Del resto del sistema educativo, mejor ni hablar. Por prudencia el profesor se calla lo que piensa de quienes han destruido la enseñanza pública, de los de antes y los de ahora, de los de allí y de los de aquí, auxiliados por un ejército torpe de pedagogos que ha convertido la educación en un juego creativo de memeces. El profesor detesta la jerga absurda de los pedagogos modernos. Junto con las autoridades que los promocionaron, ellos son responsables de los bajos niveles de exigencia en nuestros colegios e institutos, culpables de que valores como la disciplina y la autoridad sean tenidos por antiguallas que no conviene rescatar para no traumatizar a los nenes. Han creado una generación de blandos a los que no se les prepara para enfrentarse a la realidad. Sin orden, sin esfuerzo, sin trabajar esa cosa tan vilipendiada hoy como es la memoria, no hay aprendizaje posible.

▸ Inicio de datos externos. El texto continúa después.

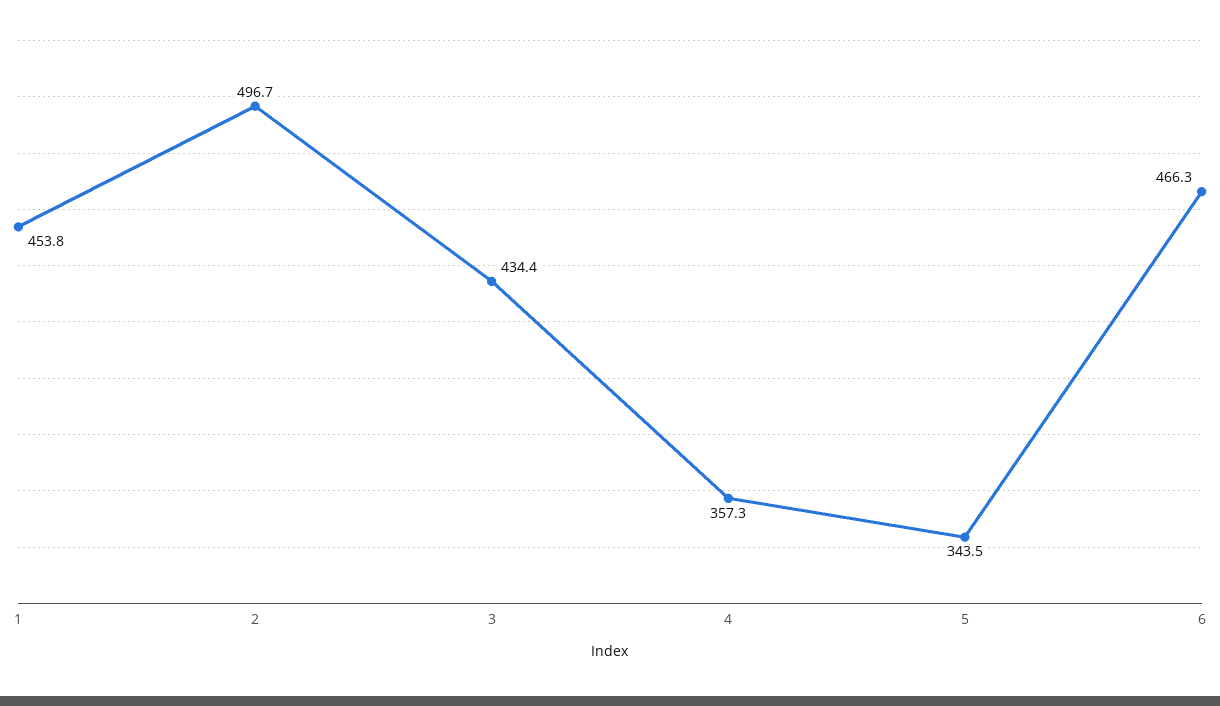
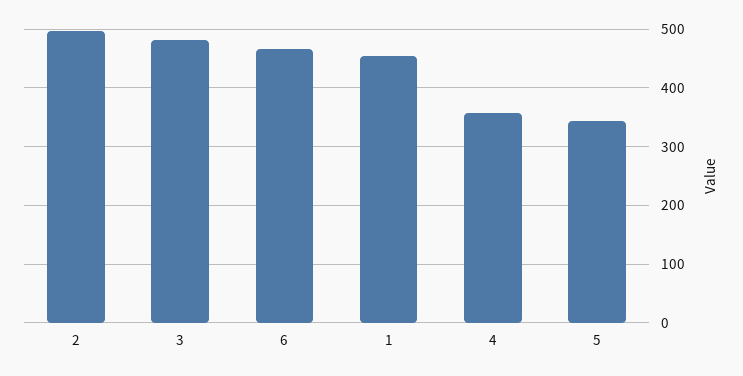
  {
    "1": 453.8,
    "2": 496.7,
-   "3": 434.4,
+   "3": 480,
    "4": 357.3,
    "5": 343.5,
    "6": 466.3
  }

Todo ha vuelto a su orden natural

El profesor sabe que es un bicho raro, un nostálgico de una enseñanza imperfecta pero útil para gente como él que, procedente de una clase media modesta, pudo subir unos peldaños en la escala social. Hoy eso ya no es posible, salvadas algunas excepciones. Las cosas han vuelto a su orden natural: el que nace en una familia con escasos recursos está condenado, en la mayoría de los casos, a seguir así el resto de sus días. Su papel será el de ejercer de subalterno de los cachorros que se educan en los colegios tontilingües y de pago que nuestro protagonista aborrece.

De fuera llega una estridente algarabía. Son los estudiantes que participan en la fiesta de fin de curso. El profesor no tiene ánimos para sumarse a ella. Le da tristeza saber que no volverá a este instituto. Desde hace unas semanas conoce que lo envían al destierro, al sur del sur. Pero no es momento de dramatizar. Se trata de sobrevivir una vez más, piensa, eso es todo.

Una adolescente de rostro ovalado y piel trigueña, que se hace llamar Joselyn, pregunta por una profesora. Quiere ver su examen. El profesor le dice que la compañera no tardará en llegar. La alumna da las gracias y desaparece.

Continúa oyéndose el griterío que llega del patio. La música suena cada vez más fuerte. El profesor deja de escribir. Intenta concentrarse pero el ruido le distrae. Es amigo del silencio. No se le ocurren nuevas ideas para estas notas. Vuelve al papel y escribe que todo llega a su final. Toca decir adiós. El profesor de la cartera negra, el de la caligrafía indescifrable, el profesor que acumula más dudas que certezas, el que cree a veces en lo que hace y otras no, el que odia madrugar y se aburre en las reuniones con adultos, se despide de vosotros, mis muchachos, a los que siempre llevaré en los callejones de mi memoria.